Blocks and Files talked to Gleb Budman, co-founder and CEO of cloud storage supplier Backblaze, well known for providing helpful reports detailing reliability statistics on the drives used in its infrastructure. We talked to Budman about cold storage tiers, region expansion, Wasabi competition, decentralized Web3 storage and shingled magnetic media drives.
His answers may surprise you as this cloud storage supplier appears to be sticking to its single tier, non-SMR knitting with a firm grasp.
Blocks & Files: Would Backblaze consider providing colder storage backup – for example, using tape media? If it can devise disk-based pods, then perhaps it could devise tape-based ones too.
Gleb Budman: [O]ur products are architected to offer a single tier of hot storage in B2 Cloud Storage, and automatic, unlimited backup through Backblaze Computer Backup. Adding tiers adds complexity, price, and forces customers to make decisions about what to keep readily accessible. At 1/5th the price of most hot cloud storage providers, we let customers keep and use everything they store at cold-storage pricing. Additional tiers of storage is not something we are considering at this time. Although publishing “Tape Stats” would be a nice addition to the blog…
Blocks & Files: How does Backblaze consider and respond to competition from Wasabi for cloud and backup storage?
Gleb Budman: Over 15 years, we’ve grown the Backblaze Storage Cloud to offer performant, reliable, trusted storage solutions to over 500,000 customers. We essentially bootstrapped our way to going public – we only took some $3 million in outside funding up until 2021 – which makes us extremely efficient, built for the long haul, and affordable for our customers. We celebrate everyone who is working to bring the benefits of cloud solutions to more businesses and individuals, but we don’t ever want to surprise customers with delete fees driven by storage duration requirements, rapid access fees, or other unpredictable expenses.
We think our long track record of building zettabyte-scale infrastructure, serving half a million customers, and doing so with radical transparency all along the way is valuable to existing and future customers, and that is value that’s hard to replicate.
Blocks & Files: How does Backblaze consider the idea of expanding its regions to cover more of the world’s geography?
Gleb Budman: We recently announced that Backblaze expanded its storage cloud footprint with a new data region in the Eastern United States. Our new US East region provides more location choice overall, particularly for businesses that wish to easily store replicated datasets to two or more cloud locations. Backblaze also announced it provides free data egress for Cloud Replication across the Backblaze platform, making its cost-effective object storage even more compelling. We serve customers in more than 175 countries – rolling out datacenters and regions at exabyte scale provides them better value and better serves the use cases we enable.

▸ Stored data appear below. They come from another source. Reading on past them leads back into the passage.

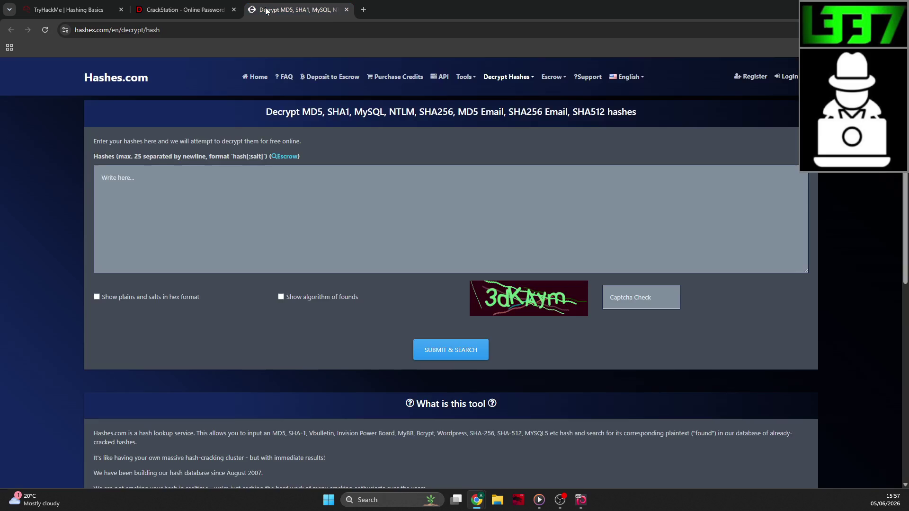
{"action": "left_click", "coordinate": [229, 209]}
{"action": "key", "text": "ctrl+v"}
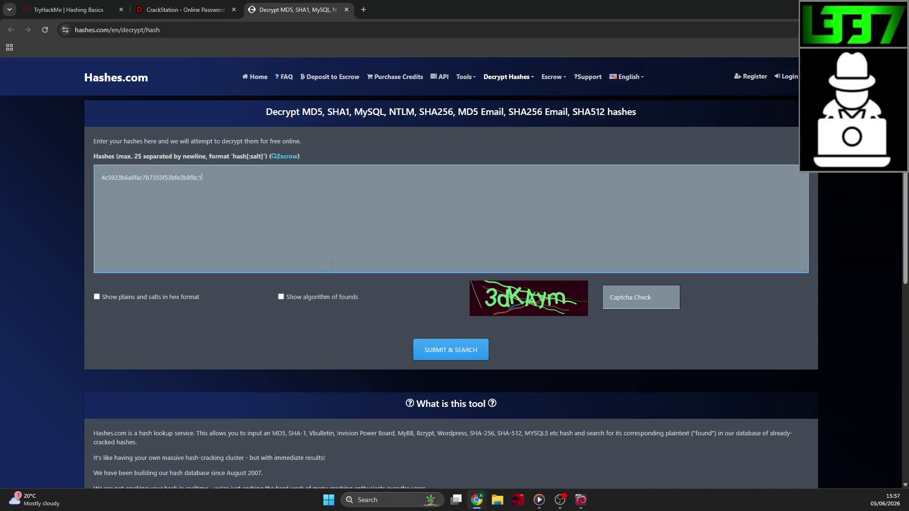
Enable hex plains, enter the captcha and search; no match, so return to CrackStation.
{"action": "left_click", "coordinate": [146, 296]}
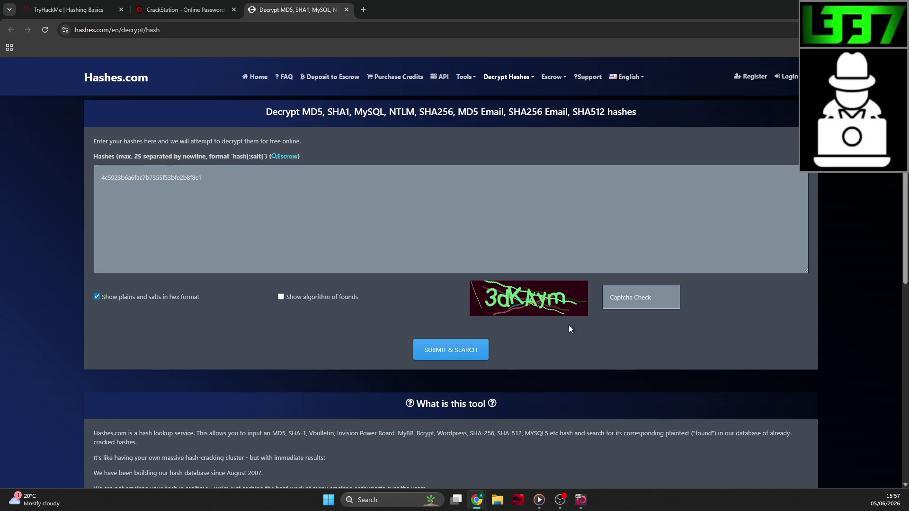
{"action": "left_click", "coordinate": [626, 289]}
{"action": "type", "text": "3dKAym"}
{"action": "key", "text": "Return"}
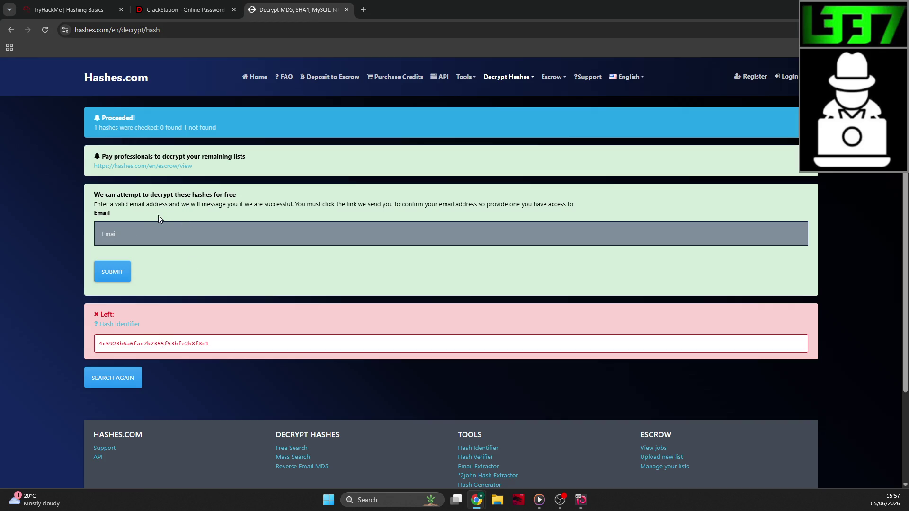
{"action": "key", "text": "alt+Left"}
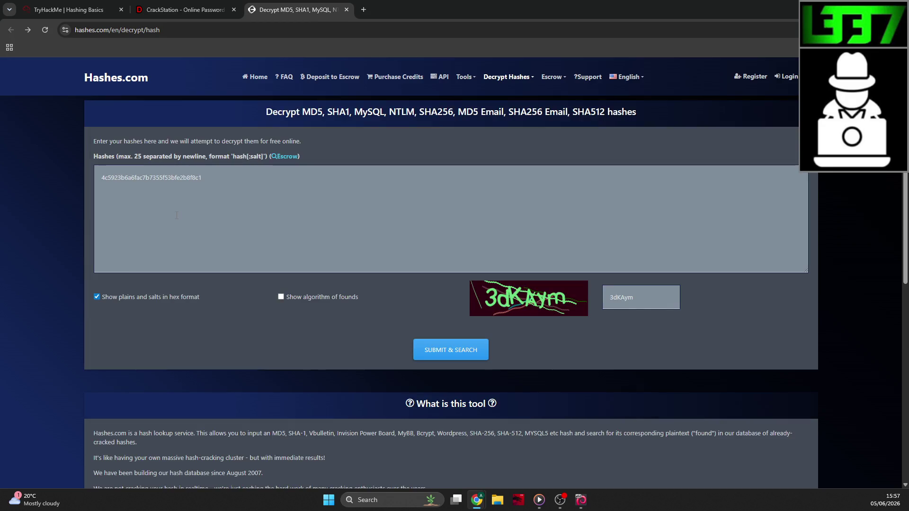
{"action": "key", "text": "alt+Right"}
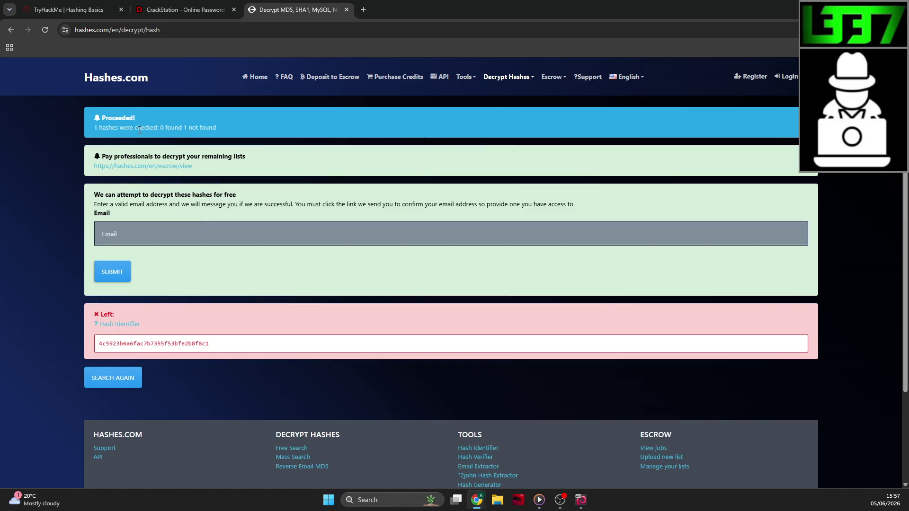
{"action": "key", "text": "alt+Left"}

Blocks & Files: What is your view of the distributed decentralized storage Web3 ideas? How would you describe the pros and cons of such storage vs Backblaze?
Gleb Budman: We actually considered building a peer-to-peer backup service as our original idea 15 years ago. Since our goal is to make it astonishingly easy to store, protect, and use data, we decided not to because ultimately it would be too complex for most users to adopt. There still doesn’t seem to be much customer demand to store data on decentralized platforms.
Blocks & Files: What is Backblaze’s view on the advantages and disadvantages of shingled magnetic media recording (SMR) disk drives? Could we see them having a role in Backblaze’s pods?
Gleb Budman: We do not use SMR drives. We experimented with them a couple of years ago and while they can be a little less expensive upfront, in practice they did not meet our operational, cost, and performance metrics. SMR drives are best suited for data archive purposes, while application storage, media and entertainment, and backup customers need to be able to use their data. Also, we think customers should be able to use their data as they want to, including deleting it without having to worry about the delete fees driven by the use of SMR drives.
Backblaze has just added a new data region in the Eastern United States, bringing increased access speed for customers based there and greater geographic separation for backup data stored by businesses operating in other regions. It also helps provide an additional destination for businesses seeking to store copies of their datasets to two or more cloud locations for compliance and continuity needs. A Cloud Replication service is provided with free data egress, enabling customers to copy data across the Backblaze platform at no expense.